**Aim of the exercise**
Once you have read the listing, print all of it word for word.

**Raw data**
=====

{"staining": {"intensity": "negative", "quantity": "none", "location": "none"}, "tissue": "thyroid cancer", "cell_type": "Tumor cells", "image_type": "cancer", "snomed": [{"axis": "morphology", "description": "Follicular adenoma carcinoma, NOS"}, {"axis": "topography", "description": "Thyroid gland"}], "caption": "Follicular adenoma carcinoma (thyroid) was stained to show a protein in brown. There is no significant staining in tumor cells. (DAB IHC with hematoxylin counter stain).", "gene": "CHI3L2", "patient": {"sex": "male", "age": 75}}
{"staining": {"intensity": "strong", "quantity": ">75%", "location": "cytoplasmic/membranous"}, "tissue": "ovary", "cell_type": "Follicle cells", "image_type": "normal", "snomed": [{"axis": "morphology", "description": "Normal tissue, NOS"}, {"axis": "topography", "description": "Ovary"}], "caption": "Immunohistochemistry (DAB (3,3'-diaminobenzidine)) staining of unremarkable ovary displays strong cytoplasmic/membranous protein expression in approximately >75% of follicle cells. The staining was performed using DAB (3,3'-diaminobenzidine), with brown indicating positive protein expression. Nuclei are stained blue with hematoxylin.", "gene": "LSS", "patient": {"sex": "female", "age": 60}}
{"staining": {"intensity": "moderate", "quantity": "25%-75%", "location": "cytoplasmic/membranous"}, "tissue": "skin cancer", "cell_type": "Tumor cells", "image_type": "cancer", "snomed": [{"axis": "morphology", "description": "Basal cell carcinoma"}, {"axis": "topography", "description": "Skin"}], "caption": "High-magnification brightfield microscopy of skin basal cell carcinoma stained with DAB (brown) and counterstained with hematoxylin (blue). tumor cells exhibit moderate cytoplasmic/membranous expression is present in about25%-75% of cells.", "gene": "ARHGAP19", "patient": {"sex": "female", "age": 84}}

=====

**Response box**
{"staining": {"intensity": "negative", "quantity": "none", "location": "none"}, "tissue": "thyroid cancer", "cell_type": "Tumor cells", "image_type": "cancer", "snomed": [{"axis": "morphology", "description": "Follicular adenoma carcinoma, NOS"}, {"axis": "topography", "description": "Thyroid gland"}], "caption": "Follicular adenoma carcinoma (thyroid) was stained to show a protein in brown. There is no significant staining in tumor cells. (DAB IHC with hematoxylin counter stain).", "gene": "CHI3L2", "patient": {"sex": "male", "age": 75}}
{"staining": {"intensity": "strong", "quantity": ">75%", "location": "cytoplasmic/membranous"}, "tissue": "ovary", "cell_type": "Follicle cells", "image_type": "normal", "snomed": [{"axis": "morphology", "description": "Normal tissue, NOS"}, {"axis": "topography", "description": "Ovary"}], "caption": "Immunohistochemistry (DAB (3,3'-diaminobenzidine)) staining of unremarkable ovary displays strong cytoplasmic/membranous protein expression in approximately >75% of follicle cells. The staining was performed using DAB (3,3'-diaminobenzidine), with brown indicating positive protein expression. Nuclei are stained blue with hematoxylin.", "gene": "LSS", "patient": {"sex": "female", "age": 60}}
{"staining": {"intensity": "moderate", "quantity": "25%-75%", "location": "cytoplasmic/membranous"}, "tissue": "skin cancer", "cell_type": "Tumor cells", "image_type": "cancer", "snomed": [{"axis": "morphology", "description": "Basal cell carcinoma"}, {"axis": "topography", "description": "Skin"}], "caption": "High-magnification brightfield microscopy of skin basal cell carcinoma stained with DAB (brown) and counterstained with hematoxylin (blue). tumor cells exhibit moderate cytoplasmic/membranous expression is present in about25%-75% of cells.", "gene": "ARHGAP19", "patient": {"sex": "female", "age": 84}}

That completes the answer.